Currency plunge sparks violence
Iranian police crack down on Tehran’s money changers in push to halt economic crisis
TEHRAN, IRAN— Clashes erupted in the centre of the Iranian capital on Wednesday between money changers and security forces after riot police on motorcycles used batons and tear gas to shut down a long-tolerated black-market for foreign currency, witnesses reported.
It was the first instance of a violent intervention over the money-changing business in Tehran since the national currency, the rial, which has been gradually losing value in recent years, dropped drastically over the past week.
The rial hit a record low, losing 40 per cent of its worth against the dollar.

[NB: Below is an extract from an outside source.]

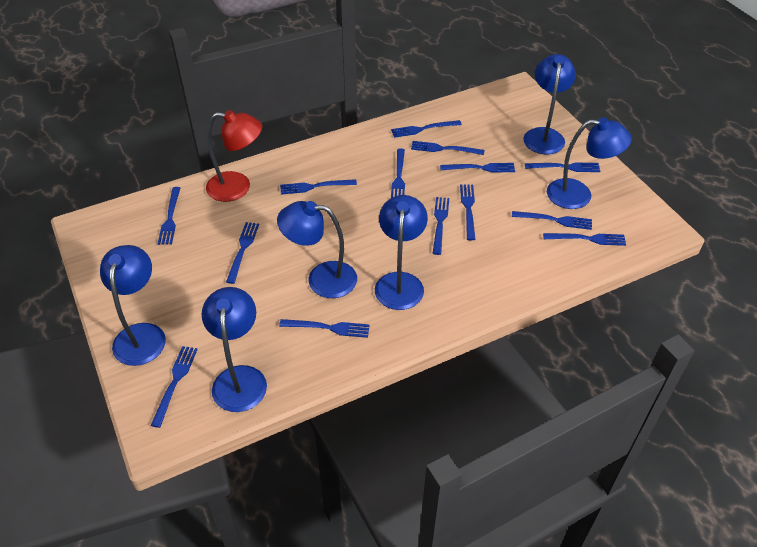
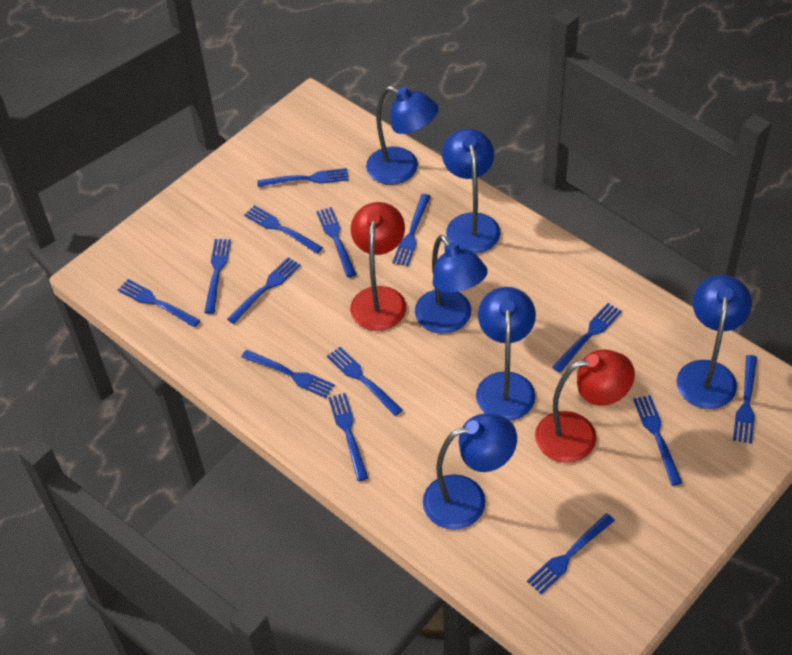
red lamp: 1 -> 2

Economists have called the plunge a stark reflection of the economic pain in Iran caused in part by the western sanctions over Iran’s disputed nuclear program.

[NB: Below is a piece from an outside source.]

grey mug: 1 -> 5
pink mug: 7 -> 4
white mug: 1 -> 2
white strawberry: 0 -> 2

Witnesses in and around Manoucheri St., where the black-market money changers do business, described cat-and-mouse chases between riot police and money changers.
The violence came a day after President Mahmoud Ahmadinejad, in a nationally televised news conference, asked Iranian citizens not to sell their rials for other currencies, suggesting the problem had been caused in part by speculators.

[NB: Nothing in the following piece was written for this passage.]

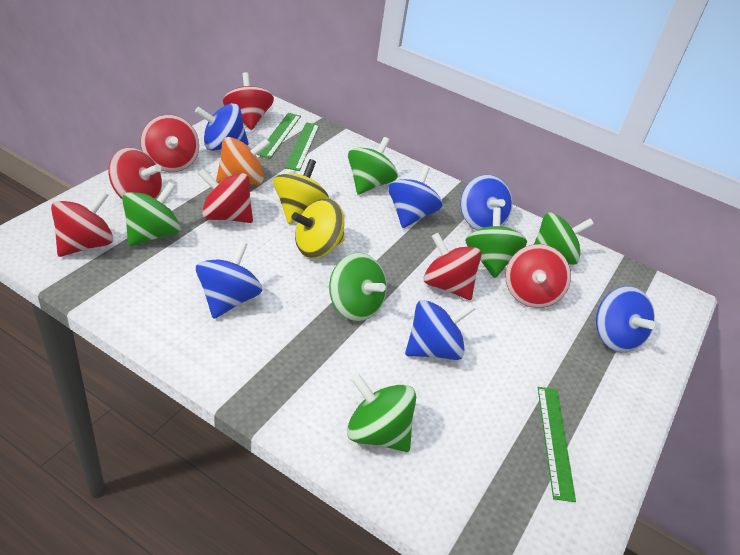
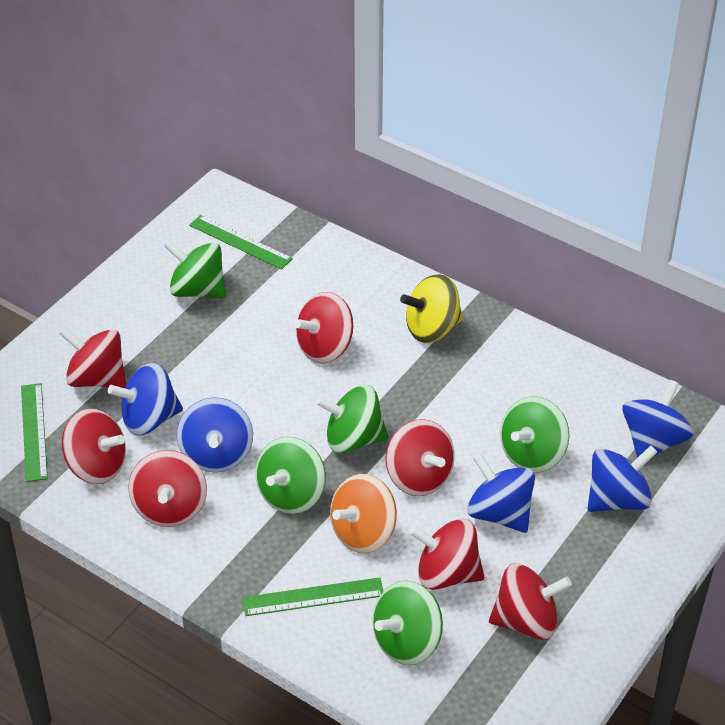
blue spinning top: 6 -> 5
green spinning top: 6 -> 5
yellow spinning top: 2 -> 1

Ahmadinejad also warned that a “band of 22 people” with the power to manipulate exchange rates could face arrest, and he accused the U.S. and unspecified “domestic allies” of waging a psychological war on the country.
As the clashes began on Wednesday, garment and jewelry merchants in the city’s main bazaar, less than a kilometre away, closed their shops, apparently in protest.
The Mehr news agency said the bazaar, the heart of Tehran’s commercial centre, had been closed for “security reasons.”
The secretary-general of the Tehran Bazaar and Trade Union, a powerful official close to the government, accused unspecified outside instigators of pressuring bazaar merchants to close their shops.
The official, Ahmad Karimi Esfahani, was quoted by the Iranian Labour news agency as saying that most merchants had wanted to remain open for business. “Those now present are trying to show the bazaar as closed,” he was quoted as saying. “They are guided by foreigners.”
Other bazaar traders hinted that the closings were organized by powerful opponents of Ahmadinejad, who were trying to make him look weak by shutting down Tehran’s most popular shopping centre.
Members of parliament and Shiite Muslim clerics have called for an end to the blackmarket currency trade, accusing money changers of driving down the rial’s value.
Others have called upon the government to buy up rials and sell other foreign currencies warehoused in the central bank’s reserves to restore stability to the national currency.
In recent weeks, traders and regular citizens had gathered by the hundreds on Manoucheri St. in Tehran to buy foreign currencies in anticipation of further weakening in the rial.
A rising sense of economic crisis in Iran could also pose new political challenges for the country’s leaders.